We are well into the era of big data and small devices, including wearables, smartphones, and tablets.
An impediment of small devices is the lack of traditional keyboards for textual and data entry.
Providing users with preemptive assistance in typing can help alleviate the shortcoming of small devices.
This application is a first step toward creating a knowledge-based algorithm that predicts the next word, thereby facilitating data and textual entries by users.

Methodology

The foundation of this algorithm is a given corpora consisting of certain blogs, news, and twitter feeds.

A small random sample is drawn from of this corpora to build a training set, which forms the basis of machine learning.

Unigrams and trigrams are extracted–and probabilities of the terms are captured into transition matrices.

A trigram Markov model is built to read the probability matrices to determine the word most likely to follow, given a word, sentence, or phrase.

This prediction model is hooked up into a user interface that enables web-based interactivity and publication.

Data Product: Word Prediction

The word prediction application can be found at: https://alakhani.shinyapps.io/PredApp/

This application is available 24 x 7. There are three tabs in this product to guide the participants. 1. The PREDICTION RESULT tab displays the predicted word based on the user entry submission. 2. The DESCRIPTION tab provides a brief description of the application. 3. The HOW TO USE THE TOOL tab breaks down the instructions for using the application.

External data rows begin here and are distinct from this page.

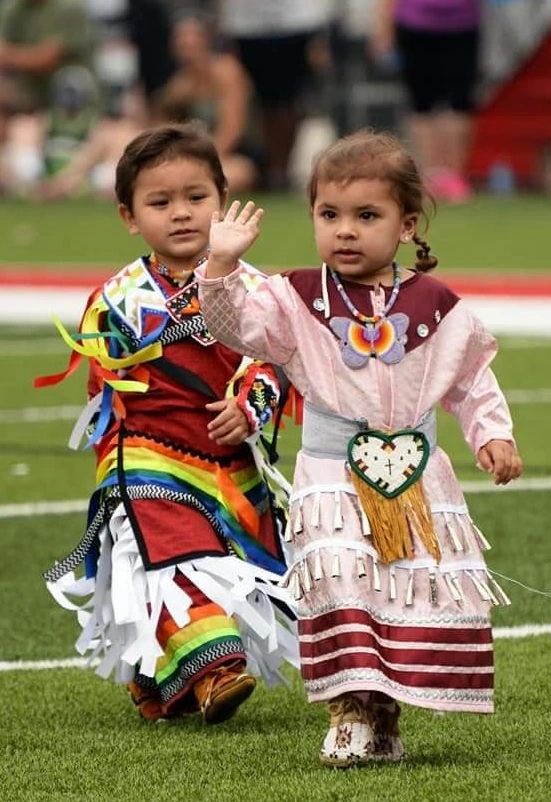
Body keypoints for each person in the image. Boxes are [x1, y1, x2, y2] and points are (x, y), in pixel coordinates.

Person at [196, 130, 523, 766]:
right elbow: (235, 329)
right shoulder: (295, 297)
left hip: (416, 480)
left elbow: (471, 379)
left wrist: (493, 433)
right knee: (342, 581)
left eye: (366, 216)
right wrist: (221, 266)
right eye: (329, 214)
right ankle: (347, 711)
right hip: (330, 478)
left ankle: (385, 711)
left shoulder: (437, 306)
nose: (345, 230)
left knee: (401, 590)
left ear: (407, 224)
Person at [37, 123, 298, 724]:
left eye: (196, 197)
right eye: (160, 202)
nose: (181, 213)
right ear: (129, 216)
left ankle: (156, 673)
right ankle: (215, 670)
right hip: (144, 455)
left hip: (229, 461)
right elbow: (103, 392)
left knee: (225, 565)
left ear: (222, 200)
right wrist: (114, 460)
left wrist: (251, 408)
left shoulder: (254, 289)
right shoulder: (117, 298)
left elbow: (275, 363)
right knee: (166, 549)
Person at [371, 0, 481, 203]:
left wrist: (384, 25)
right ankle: (442, 176)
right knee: (441, 104)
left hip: (447, 23)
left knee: (435, 104)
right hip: (428, 23)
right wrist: (385, 25)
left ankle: (443, 175)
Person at [218, 0, 333, 190]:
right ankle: (270, 170)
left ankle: (281, 171)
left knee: (287, 105)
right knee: (259, 105)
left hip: (295, 25)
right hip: (245, 28)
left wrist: (319, 35)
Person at [0, 0, 97, 188]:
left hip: (75, 105)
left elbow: (47, 58)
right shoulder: (13, 8)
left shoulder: (69, 7)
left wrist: (8, 55)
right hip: (29, 101)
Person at [157, 11, 257, 192]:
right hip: (193, 154)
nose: (187, 53)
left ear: (206, 42)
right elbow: (161, 125)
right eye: (182, 46)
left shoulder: (227, 72)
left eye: (192, 45)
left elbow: (233, 129)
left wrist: (203, 159)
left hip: (233, 154)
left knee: (235, 174)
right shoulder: (179, 84)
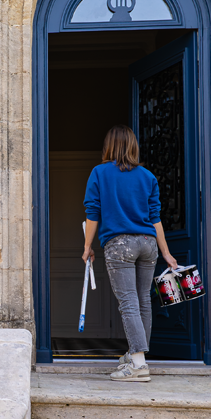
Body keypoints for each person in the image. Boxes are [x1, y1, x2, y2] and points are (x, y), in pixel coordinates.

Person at [83, 125, 179, 381]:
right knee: (143, 301)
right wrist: (166, 253)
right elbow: (155, 218)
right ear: (133, 146)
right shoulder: (147, 176)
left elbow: (93, 213)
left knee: (128, 303)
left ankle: (137, 364)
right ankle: (135, 355)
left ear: (109, 147)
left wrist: (87, 246)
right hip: (148, 244)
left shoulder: (99, 173)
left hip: (120, 245)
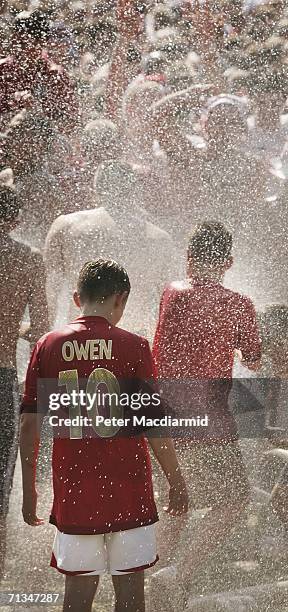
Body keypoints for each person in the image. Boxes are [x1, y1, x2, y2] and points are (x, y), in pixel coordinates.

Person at [20, 258, 188, 612]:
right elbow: (154, 426)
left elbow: (29, 426)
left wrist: (29, 490)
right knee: (130, 598)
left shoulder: (49, 345)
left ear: (77, 298)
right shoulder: (134, 346)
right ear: (120, 299)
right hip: (129, 491)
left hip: (75, 494)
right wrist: (176, 480)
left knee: (77, 599)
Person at [152, 221, 261, 603]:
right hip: (211, 423)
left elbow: (162, 352)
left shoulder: (172, 293)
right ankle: (179, 574)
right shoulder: (239, 304)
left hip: (165, 418)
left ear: (188, 257)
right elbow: (255, 355)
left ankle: (151, 581)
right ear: (229, 261)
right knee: (234, 500)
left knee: (175, 502)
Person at [44, 160, 179, 340]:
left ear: (95, 188)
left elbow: (49, 290)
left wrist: (44, 341)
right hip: (132, 340)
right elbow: (167, 305)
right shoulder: (159, 239)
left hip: (80, 339)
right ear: (133, 190)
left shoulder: (66, 226)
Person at [0, 185, 48, 578]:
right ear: (15, 219)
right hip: (3, 376)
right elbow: (43, 327)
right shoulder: (29, 258)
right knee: (1, 482)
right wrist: (13, 327)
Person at [0, 9, 79, 132]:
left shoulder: (55, 75)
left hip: (45, 142)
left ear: (41, 42)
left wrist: (39, 111)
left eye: (23, 43)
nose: (17, 47)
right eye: (14, 41)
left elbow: (71, 122)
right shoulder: (2, 69)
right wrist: (12, 102)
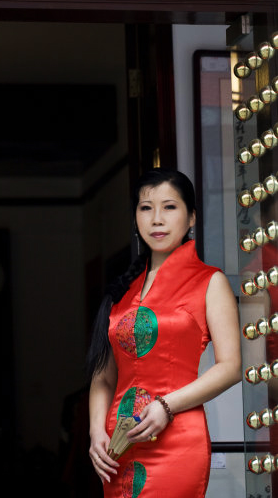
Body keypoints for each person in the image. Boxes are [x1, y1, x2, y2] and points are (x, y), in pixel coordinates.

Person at [87, 167, 241, 498]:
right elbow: (103, 377)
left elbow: (230, 367)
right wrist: (96, 431)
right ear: (135, 218)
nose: (157, 219)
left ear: (191, 217)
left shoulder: (209, 282)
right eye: (146, 208)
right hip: (118, 444)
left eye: (169, 207)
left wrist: (166, 406)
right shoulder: (122, 291)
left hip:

It must be noted that this application is less than perfect at this time. In many cases, the predictions do not match expected results. This presents an opportunity for continuous improvements.

Why this Matters

This word prediction application leverages the power of big data and machine learning to address a shortcoming of small devices.

By predicting the next word, this application is a humble attempt at enhancing user experience and effectiveness.

Ideas and inspiration for this project came from several sources, including: 1. NLP course at Stanford/Coursera. 2. Data Science certification material at JHU/Coursera. 3. Work of exceptional previous learners, such as Dormantroot, TomFonte, Ivanliu, and others.